## Task to carry out
Using the records below, output the stretch that opens with the line containing "right knee: (75, 115, 16)" and closes with the line containing "left ankle: (328, 79, -8)", exactly and including both lines, with nothing more.

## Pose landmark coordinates

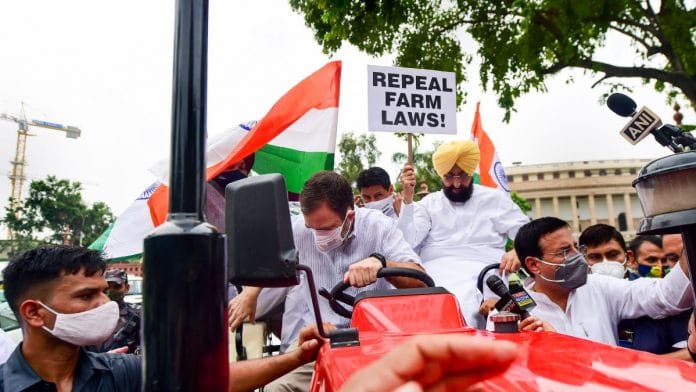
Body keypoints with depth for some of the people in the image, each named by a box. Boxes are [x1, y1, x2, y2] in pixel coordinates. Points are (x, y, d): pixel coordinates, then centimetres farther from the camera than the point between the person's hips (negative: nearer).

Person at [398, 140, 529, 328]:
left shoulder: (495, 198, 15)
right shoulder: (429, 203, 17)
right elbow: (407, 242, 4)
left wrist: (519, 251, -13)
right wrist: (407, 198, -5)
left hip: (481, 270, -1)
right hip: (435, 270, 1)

...

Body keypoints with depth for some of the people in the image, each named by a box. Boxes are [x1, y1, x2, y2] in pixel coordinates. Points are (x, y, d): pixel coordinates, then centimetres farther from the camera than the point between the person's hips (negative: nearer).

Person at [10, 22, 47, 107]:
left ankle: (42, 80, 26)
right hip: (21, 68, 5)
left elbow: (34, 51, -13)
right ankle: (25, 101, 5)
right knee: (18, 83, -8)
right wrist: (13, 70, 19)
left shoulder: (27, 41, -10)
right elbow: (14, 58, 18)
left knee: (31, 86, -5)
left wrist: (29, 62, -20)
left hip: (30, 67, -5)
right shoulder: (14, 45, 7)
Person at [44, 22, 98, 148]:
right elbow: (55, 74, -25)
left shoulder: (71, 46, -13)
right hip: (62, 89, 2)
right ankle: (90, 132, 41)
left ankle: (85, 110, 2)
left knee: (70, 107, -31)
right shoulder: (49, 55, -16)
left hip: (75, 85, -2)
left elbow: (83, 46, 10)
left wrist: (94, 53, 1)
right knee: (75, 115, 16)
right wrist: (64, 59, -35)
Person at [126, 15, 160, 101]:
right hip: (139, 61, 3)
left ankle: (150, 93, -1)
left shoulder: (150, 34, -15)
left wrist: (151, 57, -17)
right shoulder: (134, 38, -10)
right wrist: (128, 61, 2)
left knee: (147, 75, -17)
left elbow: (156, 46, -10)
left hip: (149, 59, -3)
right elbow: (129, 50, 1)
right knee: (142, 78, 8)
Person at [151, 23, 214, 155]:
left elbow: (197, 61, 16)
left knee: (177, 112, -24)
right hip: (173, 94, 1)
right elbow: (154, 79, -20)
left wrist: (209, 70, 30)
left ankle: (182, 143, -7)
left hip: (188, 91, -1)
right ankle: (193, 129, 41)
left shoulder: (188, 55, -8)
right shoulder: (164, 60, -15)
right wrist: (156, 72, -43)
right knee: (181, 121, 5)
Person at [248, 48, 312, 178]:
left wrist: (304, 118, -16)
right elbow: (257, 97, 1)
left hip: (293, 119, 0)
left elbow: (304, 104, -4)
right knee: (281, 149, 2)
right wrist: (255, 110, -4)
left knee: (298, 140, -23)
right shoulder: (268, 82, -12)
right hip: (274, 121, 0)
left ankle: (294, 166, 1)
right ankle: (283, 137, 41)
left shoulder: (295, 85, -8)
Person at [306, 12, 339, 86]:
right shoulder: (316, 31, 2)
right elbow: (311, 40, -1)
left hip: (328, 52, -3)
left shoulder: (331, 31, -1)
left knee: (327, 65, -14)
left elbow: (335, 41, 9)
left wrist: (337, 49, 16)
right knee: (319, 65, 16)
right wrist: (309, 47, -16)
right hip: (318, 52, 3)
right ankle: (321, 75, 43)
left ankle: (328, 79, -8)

...

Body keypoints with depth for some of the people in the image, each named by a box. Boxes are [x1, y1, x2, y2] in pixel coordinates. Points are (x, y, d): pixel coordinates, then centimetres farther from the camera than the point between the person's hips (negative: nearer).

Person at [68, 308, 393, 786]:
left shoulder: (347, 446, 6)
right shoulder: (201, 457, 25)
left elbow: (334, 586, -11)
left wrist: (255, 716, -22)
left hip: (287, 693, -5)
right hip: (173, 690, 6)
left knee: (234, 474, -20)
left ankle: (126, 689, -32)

## Result
right knee: (75, 115, 16)
right wrist: (64, 59, -35)
Person at [126, 15, 160, 101]:
right hip: (139, 61, 3)
left ankle: (150, 93, -1)
left shoulder: (150, 34, -15)
left wrist: (151, 57, -17)
right shoulder: (134, 38, -10)
right wrist: (128, 61, 2)
left knee: (147, 75, -17)
left elbow: (156, 46, -10)
left hip: (149, 59, -3)
right elbow: (129, 50, 1)
right knee: (142, 78, 8)
Person at [151, 23, 214, 155]:
left elbow: (197, 61, 16)
left knee: (177, 112, -24)
right hip: (173, 94, 1)
right elbow: (154, 79, -20)
left wrist: (209, 70, 30)
left ankle: (182, 143, -7)
left hip: (188, 91, -1)
right ankle: (193, 129, 41)
left shoulder: (188, 55, -8)
right shoulder: (164, 60, -15)
right wrist: (156, 72, -43)
right knee: (181, 121, 5)
Person at [248, 48, 312, 178]:
left wrist: (304, 118, -16)
right elbow: (257, 97, 1)
left hip: (293, 119, 0)
left elbow: (304, 104, -4)
right knee: (281, 149, 2)
right wrist: (255, 110, -4)
left knee: (298, 140, -23)
right shoulder: (268, 82, -12)
right hip: (274, 121, 0)
left ankle: (294, 166, 1)
right ankle: (283, 137, 41)
left shoulder: (295, 85, -8)
Person at [306, 12, 339, 86]:
right shoulder: (316, 31, 2)
right elbow: (311, 40, -1)
left hip: (328, 52, -3)
left shoulder: (331, 31, -1)
left knee: (327, 65, -14)
left elbow: (335, 41, 9)
left wrist: (337, 49, 16)
right knee: (319, 65, 16)
right wrist: (309, 47, -16)
right hip: (318, 52, 3)
right ankle: (321, 75, 43)
left ankle: (328, 79, -8)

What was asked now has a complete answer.